The lows? When things move slower than I’d like. When we’re building something new and people don’t see the vision yet. But that’s part of it. Leading something you believe in means being okay with people not getting it until they do.

What’s your hope for this 45 million step mission?

I hope it becomes more than a challenge. I hope it starts a movement (literally). I want people to show up, not for a prize or exposure, but because this effort reflects who they are.

My real goal? That someone, somewhere maybe a founder on the edge of burnout sees this leaderboard, sees your name, and decides to go outside and move. That would mean we’ve already won.

And the future? What do you see next?

I imagine a future where we don’t just talk about work-life balance on panels, we actually live it.

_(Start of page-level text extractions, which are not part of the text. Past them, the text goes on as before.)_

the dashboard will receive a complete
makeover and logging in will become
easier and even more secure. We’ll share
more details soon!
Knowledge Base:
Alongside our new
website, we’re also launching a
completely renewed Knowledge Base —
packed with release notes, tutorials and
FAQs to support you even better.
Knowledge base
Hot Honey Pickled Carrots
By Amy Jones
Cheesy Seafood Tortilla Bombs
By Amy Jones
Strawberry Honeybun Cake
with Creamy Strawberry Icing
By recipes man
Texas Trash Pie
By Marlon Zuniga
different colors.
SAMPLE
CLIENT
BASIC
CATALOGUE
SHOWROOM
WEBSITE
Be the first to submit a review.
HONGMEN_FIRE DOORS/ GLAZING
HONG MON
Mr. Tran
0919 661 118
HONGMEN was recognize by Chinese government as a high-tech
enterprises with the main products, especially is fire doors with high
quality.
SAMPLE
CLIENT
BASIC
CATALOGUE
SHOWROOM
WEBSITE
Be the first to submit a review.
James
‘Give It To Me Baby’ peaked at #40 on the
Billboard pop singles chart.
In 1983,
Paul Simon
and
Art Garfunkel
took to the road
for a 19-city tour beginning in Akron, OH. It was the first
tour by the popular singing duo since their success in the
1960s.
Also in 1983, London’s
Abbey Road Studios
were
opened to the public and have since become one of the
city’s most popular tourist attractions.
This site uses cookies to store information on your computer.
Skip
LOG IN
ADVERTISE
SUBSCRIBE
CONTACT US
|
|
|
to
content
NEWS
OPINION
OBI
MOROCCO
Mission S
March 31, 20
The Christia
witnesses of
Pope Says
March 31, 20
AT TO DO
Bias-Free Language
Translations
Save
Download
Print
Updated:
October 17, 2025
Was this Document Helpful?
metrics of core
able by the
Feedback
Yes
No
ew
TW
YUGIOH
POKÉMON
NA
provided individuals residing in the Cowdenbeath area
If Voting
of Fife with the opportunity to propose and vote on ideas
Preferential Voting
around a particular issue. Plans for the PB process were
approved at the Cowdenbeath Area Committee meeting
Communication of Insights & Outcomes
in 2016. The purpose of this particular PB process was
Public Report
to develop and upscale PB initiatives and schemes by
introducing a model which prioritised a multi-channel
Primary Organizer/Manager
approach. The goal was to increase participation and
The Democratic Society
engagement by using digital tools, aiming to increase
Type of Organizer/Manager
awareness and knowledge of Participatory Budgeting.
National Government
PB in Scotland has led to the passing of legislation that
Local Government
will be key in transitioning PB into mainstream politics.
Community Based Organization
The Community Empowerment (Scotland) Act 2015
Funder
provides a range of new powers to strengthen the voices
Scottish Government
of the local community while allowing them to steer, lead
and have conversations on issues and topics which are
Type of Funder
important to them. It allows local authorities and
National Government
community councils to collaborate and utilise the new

Where CEOs and founders don’t just promote health, they normalize it. I want their kids to grow up seeing movement not as punishment, but as a natural part of daily life. I want schools to gamify movement the same way we gamify clicks and views.

In a world that’s becoming increasingly digital and automated, we risk losing real human connection. Obesity rates are rising, mental health is declining, and we’re more sedentary than ever.

At SportIn, we’re trying to change that. Not just with a digital platform but with a mindset shift. Less talk, more walk.

We’re building a movement. One that starts with entrepreneurs and leaders the people others look up to. Next year, we aim to bring 1,000 CEOs and founders into the mission, and through them, inspire the next generation. Kids who admire their business success will now be able to follow their lead, one step at a time.